DeepSeek R1 on AWS EC2 Setup

Quick answerTo run DeepSeek R1 on EC2, choose a GPU instance, install compatible NVIDIA drivers, run the model through Ollama, expose it behind Nginx, and connect TypingMind to the private endpoint.

If you’re aiming to set up DeepSeek R1 on an EC2 instance, leveraging the Nvidia GPU drivers for high-performance computing, this guide will walk you through the entire process, from EC2 configuration to TypingMind integration.

Step 1: EC2 Configuration

Select an Appropriate AMI Use the Deep Learning Base OSS Nvidia Driver GPU AMI (Ubuntu 22.04).
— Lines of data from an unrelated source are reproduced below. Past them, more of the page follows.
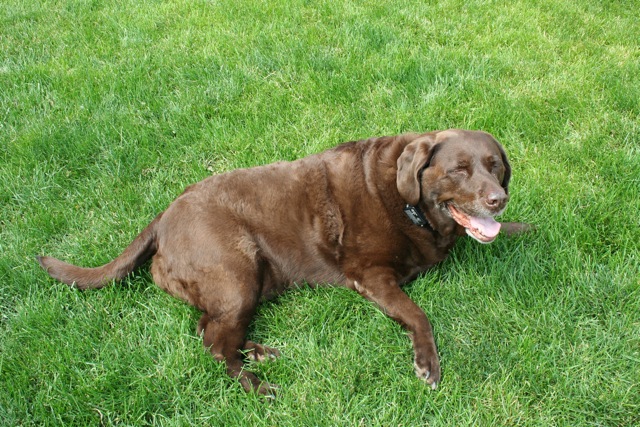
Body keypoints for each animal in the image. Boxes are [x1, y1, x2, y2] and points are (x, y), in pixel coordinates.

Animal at [38, 129, 528, 395]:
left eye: (495, 165)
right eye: (459, 169)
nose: (497, 199)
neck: (408, 203)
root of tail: (162, 217)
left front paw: (525, 226)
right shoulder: (371, 276)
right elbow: (417, 313)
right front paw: (427, 363)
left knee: (208, 328)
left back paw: (261, 353)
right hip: (236, 272)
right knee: (213, 344)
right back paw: (257, 384)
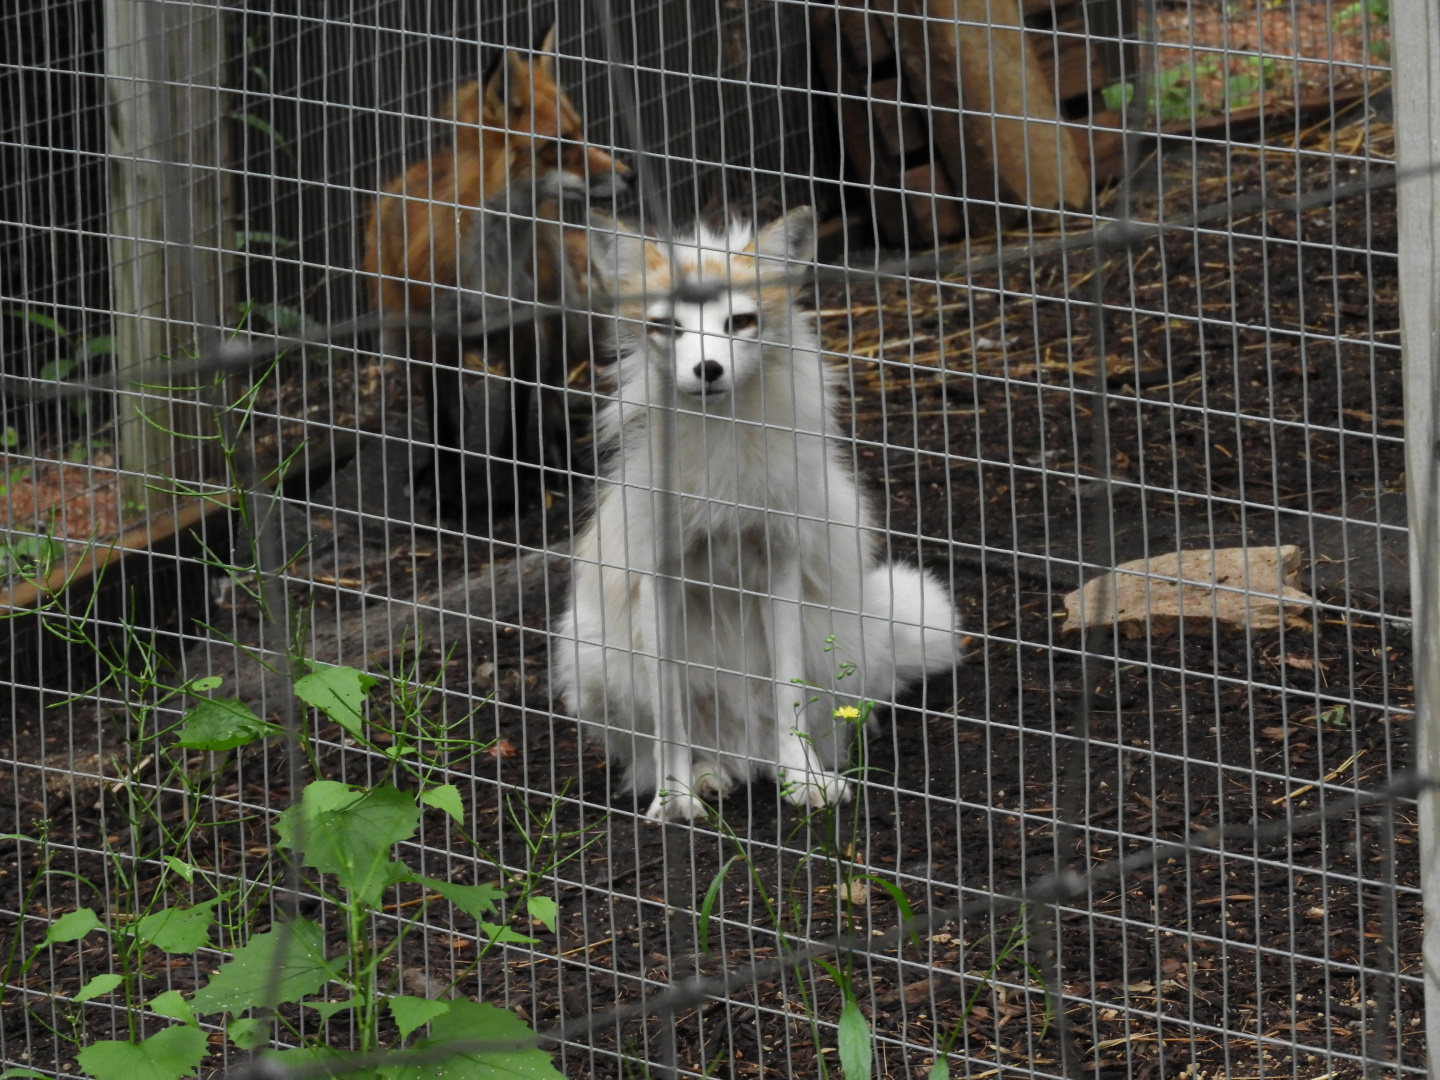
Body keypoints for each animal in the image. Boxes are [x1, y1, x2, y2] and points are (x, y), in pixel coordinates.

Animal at [361, 27, 630, 514]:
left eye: (582, 131)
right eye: (561, 144)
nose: (630, 175)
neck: (489, 266)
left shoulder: (524, 328)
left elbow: (517, 419)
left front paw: (514, 483)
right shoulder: (435, 335)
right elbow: (445, 423)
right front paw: (446, 488)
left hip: (559, 316)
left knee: (553, 398)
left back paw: (564, 462)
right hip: (403, 336)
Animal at [552, 207, 958, 821]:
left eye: (739, 321)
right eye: (666, 326)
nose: (708, 369)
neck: (723, 468)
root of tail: (743, 751)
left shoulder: (780, 565)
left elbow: (788, 688)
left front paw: (805, 778)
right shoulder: (657, 579)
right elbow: (669, 715)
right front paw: (674, 797)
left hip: (845, 638)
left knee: (818, 721)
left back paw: (788, 765)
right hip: (594, 657)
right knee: (654, 754)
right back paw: (704, 777)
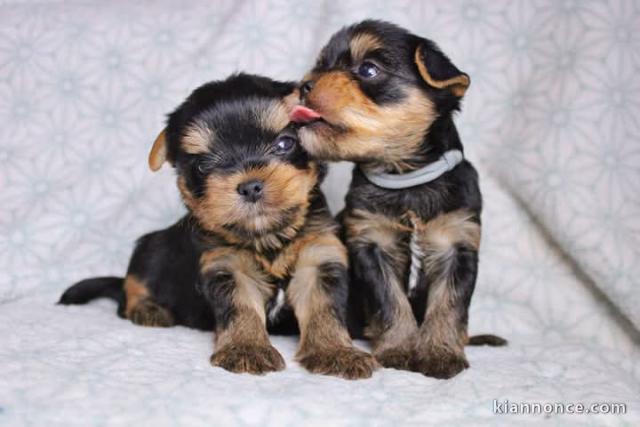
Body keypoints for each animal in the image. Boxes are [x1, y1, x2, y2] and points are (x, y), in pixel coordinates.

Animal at [57, 73, 378, 382]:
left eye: (285, 143)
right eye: (202, 165)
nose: (250, 186)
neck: (267, 235)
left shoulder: (318, 253)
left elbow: (323, 308)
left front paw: (335, 351)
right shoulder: (226, 264)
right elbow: (241, 306)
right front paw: (246, 348)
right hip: (151, 249)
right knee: (132, 287)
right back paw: (148, 309)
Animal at [290, 21, 504, 380]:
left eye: (368, 70)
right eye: (320, 66)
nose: (303, 86)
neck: (405, 178)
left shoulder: (457, 242)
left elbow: (448, 303)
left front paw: (439, 353)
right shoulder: (372, 243)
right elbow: (390, 300)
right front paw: (400, 349)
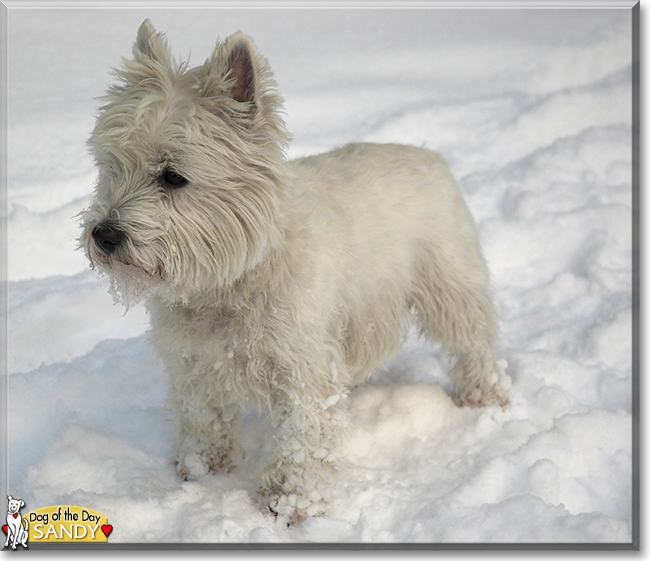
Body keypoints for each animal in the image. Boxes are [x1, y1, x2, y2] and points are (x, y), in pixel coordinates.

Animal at [79, 20, 506, 520]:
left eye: (173, 176)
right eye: (111, 166)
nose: (104, 235)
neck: (229, 282)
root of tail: (430, 156)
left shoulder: (302, 363)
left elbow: (304, 436)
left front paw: (291, 501)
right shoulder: (195, 361)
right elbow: (204, 414)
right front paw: (202, 467)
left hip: (449, 283)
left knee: (474, 341)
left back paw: (484, 397)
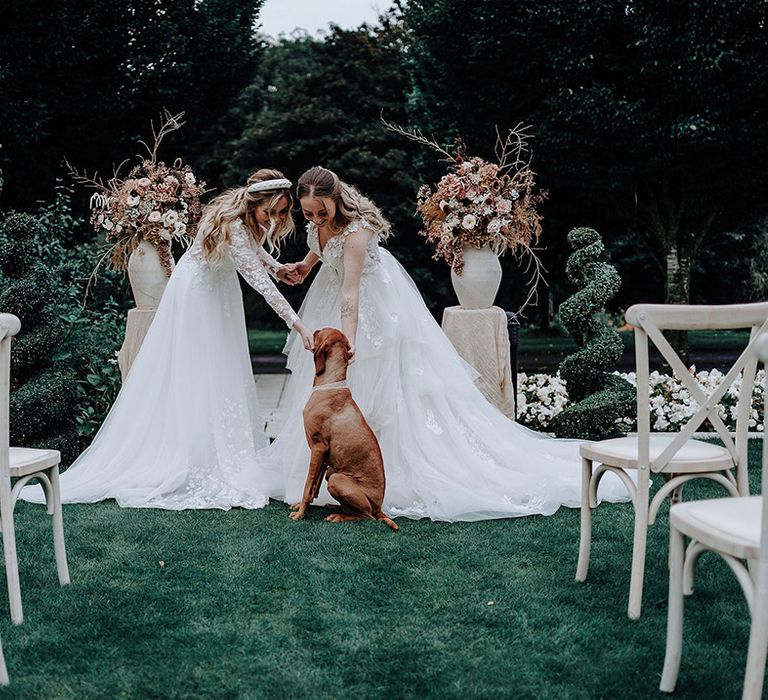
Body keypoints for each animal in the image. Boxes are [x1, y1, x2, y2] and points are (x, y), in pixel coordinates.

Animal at [286, 328, 396, 532]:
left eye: (320, 332)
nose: (313, 331)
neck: (330, 384)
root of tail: (379, 508)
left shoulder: (318, 448)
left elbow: (307, 484)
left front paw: (300, 513)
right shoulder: (323, 455)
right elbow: (314, 486)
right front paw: (301, 506)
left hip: (337, 479)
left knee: (367, 516)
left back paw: (338, 516)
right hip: (332, 471)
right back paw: (335, 506)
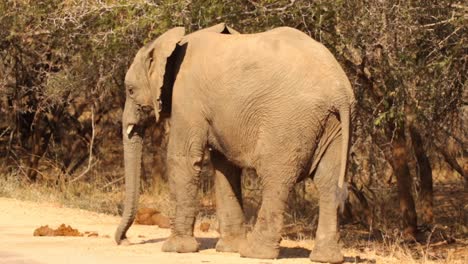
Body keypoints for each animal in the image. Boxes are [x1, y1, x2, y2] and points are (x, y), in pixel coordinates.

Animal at [116, 23, 354, 264]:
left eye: (130, 90)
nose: (124, 241)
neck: (173, 44)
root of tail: (340, 93)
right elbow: (225, 167)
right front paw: (227, 249)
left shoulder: (187, 96)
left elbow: (182, 158)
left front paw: (175, 249)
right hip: (332, 124)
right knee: (327, 181)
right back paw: (326, 258)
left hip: (288, 121)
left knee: (275, 178)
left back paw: (255, 253)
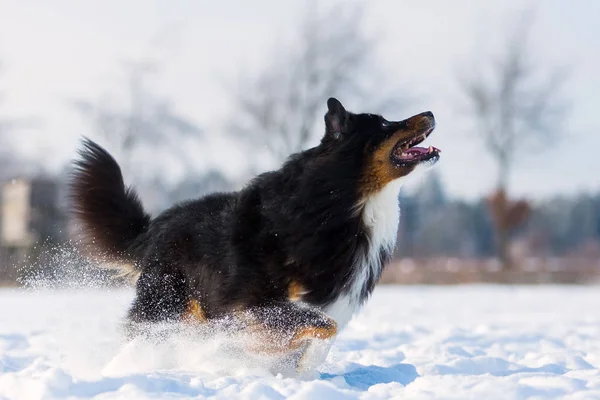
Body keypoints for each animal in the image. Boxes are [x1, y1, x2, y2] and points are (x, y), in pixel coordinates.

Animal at [69, 97, 440, 372]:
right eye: (384, 125)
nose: (431, 112)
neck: (343, 200)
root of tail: (154, 225)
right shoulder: (253, 303)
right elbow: (320, 326)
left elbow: (319, 340)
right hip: (166, 304)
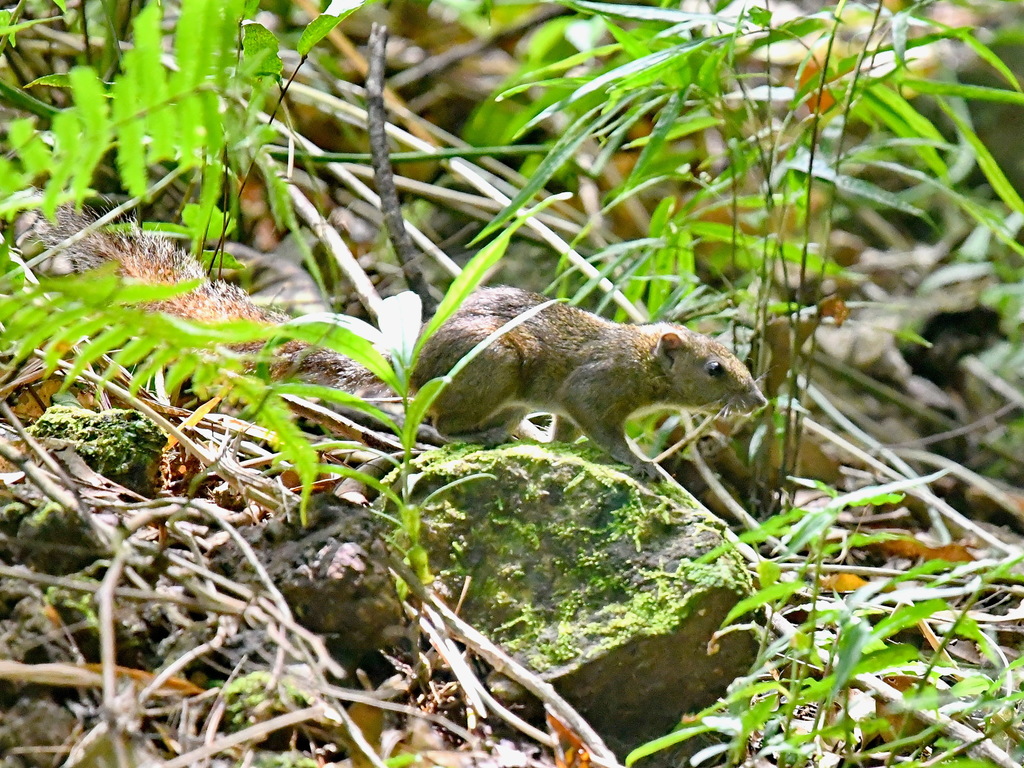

This AMI comes pre-installed with Nvidia drivers, reducing setup time and ensuring compatibility with GPU-optimized workloads.
Choose EC2 Instance Type The memory requirements for DeepSeek R1 vary significantly depending on your use case:

Setting Up EC2 for DeepSeek R1 with Nvidia Drivers and TypingMind Integration

Minimum: 1.1GB of memory
Maximum: 404GB of memory Select an instance type that meets your specific model requirements, such as g4dn.xlarge for basic GPU workloads or p4d.24xlarge for memory-intensive tasks. I choosed g4dn.xlarge

Step 2: Installing Ollama and DeepSeek

Update System Packages

sudo apt update

Install Ollama Ollama is required to run DeepSeek models. Install it by running:

sudo apt update
curl -fsSL https://ollama.com/install.sh | sh

Run DeepSeek R1 Use the following command to start the DeepSeek R1 model (replace 14b with the desired model version):

ollama run deepseek-r1:14b

Verify Local API To confirm that the model is running, execute:

curl http://localhost:11434/v1/models

Expected response:

{
    "object": "list",
    "data": [
        {"id": "deepseek-r1:14b", "object": "model", "created": 1737748240, "owned_by": "library"}
    ]
}

Step 3: Setting Up Nginx as a Reverse Proxy

Install Nginx

sudo apt install nginx

Allow HTTP Traffic

sudo ufw allow 'Nginx HTTP'

Edit Nginx Configuration Navigate to the configuration file:

cd /etc/nginx/sites-available
sudo vi default

Add the following configuration:

server {
    listen 80;

    location / {
        proxy_pass http://localhost:11434;
        proxy_set_header Host localhost:11434;

        # Handle CORS preflight requests
        if ($request_method = OPTIONS) {
            add_header Access-Control-Allow-Origin *;
            add_header Access-Control-Allow-Methods *;
            add_header Access-Control-Allow-Headers "Content-Type, Authorization";
            add_header Access-Control-Max-Age 3600;
            return 200;
        }

        # Set CORS headers for all other responses
        add_header Access-Control-Allow-Origin *;
        add_header Access-Control-Allow-Methods *;
        add_header Access-Control-Allow-Headers "Content-Type, Authorization";

        proxy_set_header Origin "";
        proxy_set_header Referer "";
    }
}

Restart Nginx

sudo systemctl restart nginx

Step 4: Configuring TypingMind Integration

Setup DNS Record To ensure TypingMind works seamlessly, create an A record in your DNS settings, pointing deepseek.yourdomain.com to your EC2 instance’s public IP. This step resolves potential CORS issues that occur when using an IP address directly.
Verify Integration Add the DeepSeek R1 model to TypingMind using the DNS name (deepseek.yourdomain.com) as the endpoint.From this point forward, you can enjoy using TypingMind with your custom DeepSeek server, leveraging the power of Nvidia GPUs for high-performance machine learning tasks.

From now on you can use TypingMind with own deepseek server.